* Extract provided *
Cory Reamer

No. 47
- Position:: Linebacker

Personal information
- Born:: May 6, 1987 (age 38) Hoover, Alabama, U.S.
- Height:: 6 ft 3 in (1.91 m)
- Weight:: 231 lb (105 kg)

Career information
- High school:: Hoover
- College:: Alabama
- NFL draft:: 2010: undrafted

Career history
- New York Jets (2010)*;
- * Offseason and/or practice squad member only

Career highlights and awards
- BCS national champion (2010);

= Cory Reamer =

American football player (born 1987)

Cory Reamer (born May 6, 1987) is a former American football linebacker who played in the National Football League (NFL). He played college football at Alabama.

==Early life==
Reamer played defensive back and linebacker at high school powerhouse Hoover High School. Hoover won the state championship in 2002, 2003 and 2004. Reamer was the MVP of the 2004 championship game in which he had five tackles, two blocked punts (returning one for a touchdown) and a 42-yard interception return that set up another score. Future Alabama teammate and NFL quarterback John Parker Wilson was also on Hoover's championship teams.

* Information *
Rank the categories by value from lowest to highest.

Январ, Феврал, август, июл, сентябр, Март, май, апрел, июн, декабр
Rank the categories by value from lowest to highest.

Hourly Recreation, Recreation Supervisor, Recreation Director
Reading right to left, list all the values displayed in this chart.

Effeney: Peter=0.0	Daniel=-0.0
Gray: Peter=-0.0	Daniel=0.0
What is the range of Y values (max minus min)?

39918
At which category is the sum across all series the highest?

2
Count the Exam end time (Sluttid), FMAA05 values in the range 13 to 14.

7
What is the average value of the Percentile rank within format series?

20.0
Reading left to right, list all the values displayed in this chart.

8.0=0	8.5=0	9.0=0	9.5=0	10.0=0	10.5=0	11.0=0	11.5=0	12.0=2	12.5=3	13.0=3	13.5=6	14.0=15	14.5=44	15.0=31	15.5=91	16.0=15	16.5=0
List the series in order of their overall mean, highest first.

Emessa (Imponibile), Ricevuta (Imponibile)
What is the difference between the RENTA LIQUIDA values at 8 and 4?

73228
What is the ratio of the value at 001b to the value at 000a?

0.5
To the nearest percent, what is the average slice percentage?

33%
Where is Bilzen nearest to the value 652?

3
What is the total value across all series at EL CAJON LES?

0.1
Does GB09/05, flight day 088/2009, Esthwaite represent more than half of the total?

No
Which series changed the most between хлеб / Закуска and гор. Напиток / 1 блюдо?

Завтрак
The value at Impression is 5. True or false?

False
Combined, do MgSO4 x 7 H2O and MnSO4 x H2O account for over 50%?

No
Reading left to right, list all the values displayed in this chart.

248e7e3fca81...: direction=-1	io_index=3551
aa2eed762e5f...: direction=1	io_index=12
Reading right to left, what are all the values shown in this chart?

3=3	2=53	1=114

* Directions for this task *
Extend the article on Cory Reamer, starting directly after its final sentence.

* Final answer *
==College career==
Reamer switched to linebacker at Alabama. His first two seasons were plagued by injury, and he was given a medical redshirt in his second season. As a sophomore in 2007 he was a starter on special teams. Reamer became a starter on defense in his junior year and registered 35 tackles, six tackles for loss, one sack and a forced fumble. In his senior year, Reamer was a starter on an Alabama defense that was considered the best in the country. On the season Reamer had 50 tackles, seven tackles for loss, two sacks, one forced fumble, one interception and one blocked kick. The Crimson Tide defeated Texas in the 2010 BCS National Championship Game to be crowned national champions.

==Professional career==
Reamer was not taken in the 2010 NFL draft but he tried out for the Jets during rookie mini camp and impressed Jets head coach Rex Ryan enough to get a contract. Reamer would be waived by the team on September 4, 2010.